Le premier livre que j’ai lu est aussi le plus polémique : le Dégoût. Horacio Castellanos Moya, auteur du Salvador, a été menacé de mort à la parution de ce petit livre, dont le sous-titre est « Thomas Bernhard à San Salvador ». Et c’est vraiment saisissant : on a l’impression de lire du Thomas Bernhard dans un contexte salvadorien. Depuis la parution de ce livre, l’auteur vit au Honduras et toute son œuvre raconte l’histoire de personnages du Salvador, il recrée son pays, il en retrace les tourments et la violence, en suivant des personnages récurrents, que l’on croise d’un livre à l’autre, qui sont parfois des personnages secondaires parfois principaux, parfois seulement évoqués, un peu comme une Comédie humaine d’Amérique centrale. Ne lire qu’un seul de ses livres est un moment plaisant, mais les lire tous, c’est comme rassembler les pièces d’un immense puzzle. Jouissif.

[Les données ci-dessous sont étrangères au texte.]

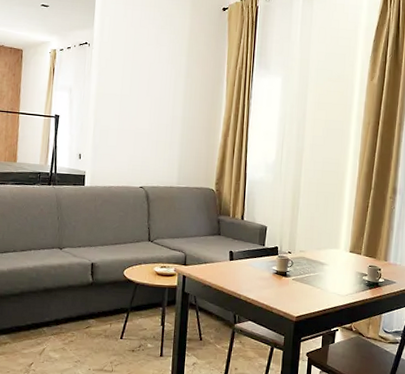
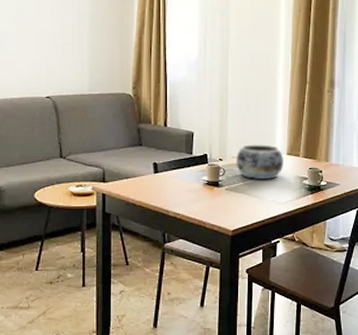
decorative bowl: none [303,240,347,274] -> present [236,144,285,180]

Le jour de la rencontre vint. J’étais très enthousiaste et stressé. J’avais préparé mes questions que j’avais envoyées à l’interprète pour qu’elle les travaille de son côté. Tout était prêt. La rencontre se déroula dans la librairie qui était en bas de chez moi, la librairie chez qui j’avais commandé tous mes livres. Cela m’avait rassuré, j’étais en terrain connu.

Tout se passa très bien, le public était content, et l’ambiance avait été bonne. Mais à un moment, j’ai posé une question, anodine pour moi, qui gêna l’auteur. Au fil de ma lecture de ses œuvres, je me rendais bien compte que l’alcool était très présent, et même l’alcoolisme des personnages était une réalité dramatique, un ressort naratif omniprésent. Les foies souffrent beaucoup et ce sont les corps qui chavirent. Horacio Castellanos Moya me regarda interloqué. « Vous dites que mon peuple est truffé d’ivrognes ? » Je n’avais rien insinué. Au contraire, je m’interrogeais sur la présence réelle de l’alcool dans la société salvadorienne, par rapport à ce qu’il rapportait dans ses livres. Il ne voulut pas répondre. Ce n’était pas vraiment un sujet. L’entretien se poursuivit ensuite sur un ton badin.

Au moment du repas, il y avait une bouteille de vin pour nous quatre (l’auteur, l’interprète, le libraire et moi). Je ne bois pas de vin. Les trois autres se servirent et Horacio refusa de me parler directement pendant tout le repas.

J’avais touché une corde sensible et m’étonnais que personne avant moi ne lui ai posé la question. Mais bon, malgré cette rencontre glaciale, j’ai continué de lire ses livres. Je ne suis pas rancunier.